1	The sourceName is the key or namespace from where to pickup the connection details. Simple and effective.

1.2. Using a Data source

There are some traditional ways to obtain a database connection. We use a DataSource, which itself can be seen as a resource, similar to a service in the architecture diagram of the testable design. The data source can then be used to obtain a connection. In the example you see a class that needs a DataSource that is provided at construction time of the class, so it is available when the instance is created. A connection is AutoClosable so candidate for try-with-resources.

Using a datasource to obtain a connection and use the connection

package simplejdbc;

import java.sql.Connection;
import java.sql.SQLException;
import javax.sql.DataSource;

/**
 *
 * @author hom
 */
public class DataSourceDemo {

    final DataSource datasource; (1)

    public DataSourceDemo( DataSource datasource ) { (2)
        this.datasource = datasource;
    }

    void demo() throws SQLException {  (3)
        String query (4)
                = """
                  select state.name as state,p.name as president,state.year_entered
                  from president p join state state on(p.state_id_born=state.id)
                  where state.name like 'N%'
                  """;
            doQuery( query, System.out );
    }
}

1	Resource used in methods of this class.
2	Constructor receives the DataSource.
3	The method uses the DataSource to get a connection in the try-with-resources block and passes it on to the method that executes the query and deals with the result by printing it.
4	text blocks, since java 14, combine nicely with sql queries.

The doQuery(…) method uses the supplied connection to create a statement which is then executed to produce a ResultSet. You will see some similarities in what you have seen in project 1, using php PDO.

doQuery

    void doQuery( String query,
                  PrintStream out ) throws SQLException {
        try ( Connection con = datasource.getConnection();
                Statement st = con.createStatement();
                ResultSet rs = st.executeQuery( query ) ) {

            new ResultSetPrinter( rs ).printTable( out );

        }
    }

The ResultSetPrinter tries to make a nice looking table of the result of the query. You can imagine that this is a bit of code, but that is not relevant for this demo of JDBC.

1.3. ResultSet

For all queries that return a tabular result, the first JDBC class you will use is the ResultSet. The ResultSet also provides so called Meta Information that describes the types of the values in the columns, the number of columns, display size etc.
This can be used to:

produce a nice tabular format
by using a translation or mapping between the database types and Java types, how the column data is to be used, type wise.
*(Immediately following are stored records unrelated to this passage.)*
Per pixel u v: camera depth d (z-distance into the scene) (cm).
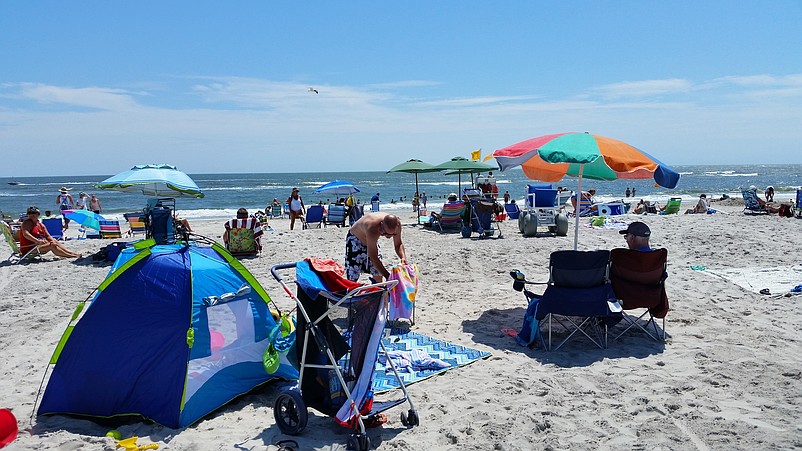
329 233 1570
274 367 453
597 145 611
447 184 8381
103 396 459
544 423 425
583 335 641
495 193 2028
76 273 1067
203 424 441
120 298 477
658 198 4834
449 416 445
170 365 452
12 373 552
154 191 1158
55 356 475
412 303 669
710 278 899
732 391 477
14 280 1009
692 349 582
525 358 571
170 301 468
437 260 1106
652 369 532
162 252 492
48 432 430
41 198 5888
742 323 667
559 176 802
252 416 457
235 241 1202
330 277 437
1.4. Anatomy of a prepared statement

In the example earlier, the sql text used to create the statement is constant, because it needs no user input. If a statement does, you should always use a PreparedStatement.

In the JDBC standard you fill in the parameters from the user in multiple ways, but the simplest is to just use question marks (?) as placeholders and specify which columns and column values you want to insert or update, or you want to use in your select or delete query.

sql query text to insert a student.

insert into students (student_id , lastname, firstname, dob, gender) (1)
            values   (?        ,          ?,         ?,   ?,      ?) (2)
returning *                                                          (3)

1	Fields can be supplied in any order, including definition order.
2	You do not need the spaces before the commas, I added them for readability.
3	It is smart to always expect back what has been inserted by the database, including generated id and other fields such as the database’s notion of date or time. Even smarter, but a little more work is to specify the columns instead of a ``, so that the order in which you receive them is independent of database schema organization and stable*.

Lots of problems can allegedly be solved with an extra level of Indirection. As an example: in programming there is the rule to not program against an implementation, but against an interface. With databases the indirection trick is: use views instead of tables.

Now assume the SQL text contains the above. Also assume that we have an array of student data, simply as an array of objects.

student data in array

 Object[] studentData = {123513, "Klaassen", "Jan", "1993-05-12" , "M"}; (1)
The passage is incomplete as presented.